Brown dismissed that notion as politically impractical in an interview last week.
“Put the ‘Skelton tax’ on the ballot and it’d be a loser,” he told me. He scoffed at the idea of telling the middle class it would have to pay higher income taxes in order to lower levies on the rich “so there’ll be less volatility in the tax system.”
It wouldn’t need to be done that way, but there was no interest by Brown in trying.
— Climate change: Brown unquestionably has been a world leader in trying to combat global warming by reducing greenhouse gas emissions. For example, he signed legislation to reduce petroleum use in vehicles 50% by 2030.
— Highways: He maneuvered legislative passage of a gas tax increase to raise $5 billion a year for highway repairs and other transportation improvements. Then he led the successful fight against a repeal effort on the November ballot.
— School funding: He pushed through legislation changing the K-12 spending formula to provide extra money for low-income students and English learners.
— Prisons: Under orders from three liberal federal judges, Brown greatly reduced the state prison population by locking up more criminals in county jails. Sentences also were lowered.
Brown fought the judges, but acknowledges that their intervention was “a very good thing. Without them, there’d be massive overcrowding.
“That’s proof of the wisdom of separation of powers,” he added. “The judiciary can stop a state from doing what it wants.”
Brown has been a lifelong opponent of the death penalty. But when there were ballot measures in 2012 and 2016 to abolish capital punishment, he didn’t endorse either and they lost. I asked him why at a Sacramento Press Club luncheon last week.
“The essence of leadership is knowing when to hold and when to fold, when to move forward and when to stay still,” he answered. “I’ve focused on reforming criminal justice.”
What Brown didn’t say was that in 2012 his “soak the rich” tax hike was on the ballot, and in 2016 he was pushing a proposition to overhaul criminal sentencing. He figured that wading into the death penalty fight might jeopardize his ballot propositions.
Brown’s a skilled political practitioner and as feisty at age 80 as he was when he first became governor at 36.
Asked at the press club about the fate of his embattled bullet train and Delta twin-tunnel projects after he’s gone, Brown answered without hesitation: “They will be built.” Gov.-elect Gavin Newsom wants to scale back both projects.
I asked Brown how the $77-billion bullet train — way over budget and far behind schedule — could possibly be paid for. “Easy,” he said: The federal government must kick in.
And the $17-billion water tunnels?
“Listen, George, I know you don’t like the tunnels,” he said. “But without the tunnels the Delta will die.”

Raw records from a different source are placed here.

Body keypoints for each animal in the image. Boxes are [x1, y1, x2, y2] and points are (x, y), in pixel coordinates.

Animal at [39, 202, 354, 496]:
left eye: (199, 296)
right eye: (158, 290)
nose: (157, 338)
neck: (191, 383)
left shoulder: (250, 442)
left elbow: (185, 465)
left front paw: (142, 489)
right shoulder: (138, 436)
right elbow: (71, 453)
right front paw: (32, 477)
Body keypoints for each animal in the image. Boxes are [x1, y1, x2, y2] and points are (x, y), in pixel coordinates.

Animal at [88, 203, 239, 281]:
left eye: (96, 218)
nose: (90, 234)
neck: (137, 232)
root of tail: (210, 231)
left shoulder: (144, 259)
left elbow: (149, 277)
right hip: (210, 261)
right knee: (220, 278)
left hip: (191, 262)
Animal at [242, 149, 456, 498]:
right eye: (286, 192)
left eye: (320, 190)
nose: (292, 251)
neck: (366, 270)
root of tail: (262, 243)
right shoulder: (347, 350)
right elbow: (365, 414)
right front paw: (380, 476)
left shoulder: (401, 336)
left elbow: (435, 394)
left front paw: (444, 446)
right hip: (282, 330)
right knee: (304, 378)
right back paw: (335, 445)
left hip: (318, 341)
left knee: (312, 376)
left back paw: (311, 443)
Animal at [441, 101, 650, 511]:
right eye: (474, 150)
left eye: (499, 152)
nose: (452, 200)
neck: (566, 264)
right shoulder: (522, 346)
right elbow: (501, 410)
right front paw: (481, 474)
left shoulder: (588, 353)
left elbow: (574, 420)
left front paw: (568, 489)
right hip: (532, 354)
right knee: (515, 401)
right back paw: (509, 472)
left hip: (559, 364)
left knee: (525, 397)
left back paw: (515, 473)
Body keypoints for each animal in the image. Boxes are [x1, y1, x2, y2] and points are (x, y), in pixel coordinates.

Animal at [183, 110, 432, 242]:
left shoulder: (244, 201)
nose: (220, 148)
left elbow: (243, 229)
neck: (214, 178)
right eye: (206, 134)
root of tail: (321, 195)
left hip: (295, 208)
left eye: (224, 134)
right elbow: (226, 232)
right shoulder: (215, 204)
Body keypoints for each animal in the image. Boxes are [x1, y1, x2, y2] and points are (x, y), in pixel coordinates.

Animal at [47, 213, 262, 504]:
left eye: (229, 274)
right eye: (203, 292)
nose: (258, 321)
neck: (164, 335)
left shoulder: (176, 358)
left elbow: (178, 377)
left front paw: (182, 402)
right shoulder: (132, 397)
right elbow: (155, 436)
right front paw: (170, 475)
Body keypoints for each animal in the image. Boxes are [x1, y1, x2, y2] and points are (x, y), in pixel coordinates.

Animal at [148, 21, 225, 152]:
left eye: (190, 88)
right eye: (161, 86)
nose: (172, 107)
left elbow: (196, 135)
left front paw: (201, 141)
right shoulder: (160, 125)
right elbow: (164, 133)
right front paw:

It may die as a plumbing fixture, but not as a recreational haven and the largest estuary on the West Coast, a vital producer of salmon and steelhead.
There are Brown policies many of us don’t like. But he fully participated in the democratic process rather than use his family connections and talent to make a mint in the private sector.
He enjoyed public service and making a difference, instead of just complaining. For the civic contribution alone, he deserves an A.
And the unfailing entertainment will be missed.